The school year ends Tuesday, June 30, but the Department of Education and Early Childhood Development will keep busy preparing for changes to the education system in September.
“I wish all students, teachers and school support staff a safe and happy summer,” said Karen Casey, Education and Early Childhood Development Minister.
“The Department of Education and Early Childhood Development will remain busy as we continue to prepare for changes to the education system coming in September.”
The Nova Scotia Action Plan on Education will renew, rebuild and refocus the education system over the next five years, with many actions being implemented this September. It was based on the feedback of more than 19,000 Nova Scotians, including teachers, students, school support staff, school boards, universities and the business community.
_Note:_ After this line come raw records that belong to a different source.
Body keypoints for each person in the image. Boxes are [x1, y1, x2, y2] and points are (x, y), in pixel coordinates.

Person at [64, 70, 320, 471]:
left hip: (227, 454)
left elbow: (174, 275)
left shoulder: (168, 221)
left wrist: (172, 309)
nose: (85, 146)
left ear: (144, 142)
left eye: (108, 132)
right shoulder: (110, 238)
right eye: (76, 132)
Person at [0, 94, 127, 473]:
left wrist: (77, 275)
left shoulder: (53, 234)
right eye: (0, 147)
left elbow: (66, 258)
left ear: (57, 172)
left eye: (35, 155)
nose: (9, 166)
Since the plan was announced in January, the province has:
— created a streamlined curriculum with a focus on math and literacy for grades Primary to 3
— developed a provincewide code of conduct that will apply to all schools and boards
— discontinued homework guidelines and held a survey on new homework standards
— realigned the department structure to be more in line with the action plan
— established a Centre for Learning Excellence in March as part of the department’s realignment
— added more hands-on learning activities for developing technology skills, including Brilliant Labs
— provided targeted funding to school boards for math mentors
— provided funding for early intervention support in math for students in grades Primary to 3
— provided funding to early intervention programs to address the waitlist
Work is underway for the remaining September action items, including:
— a Minister’s Forum for Teaching Excellence
— an Inter-University Chair in Research
— a Business Education Council
— a Transition Task Force of public school educators, universities, and the NSCC
One action item in the plan will be amended. Provincial assessments in literacy and mathematics in Grade 3 and Grade 8 will be maintained so curriculum changes can be assessed provincewide.
The change is supported by feedback from teachers and administrators.
“I continue to ask at every step of implementation ‘Is this in the best interest of students?’ If something is not, we will change it. In this case, we believe that at this time, it is important to maintain the provincial assessments to see how the new curriculum benefits students,” said Ms. Casey.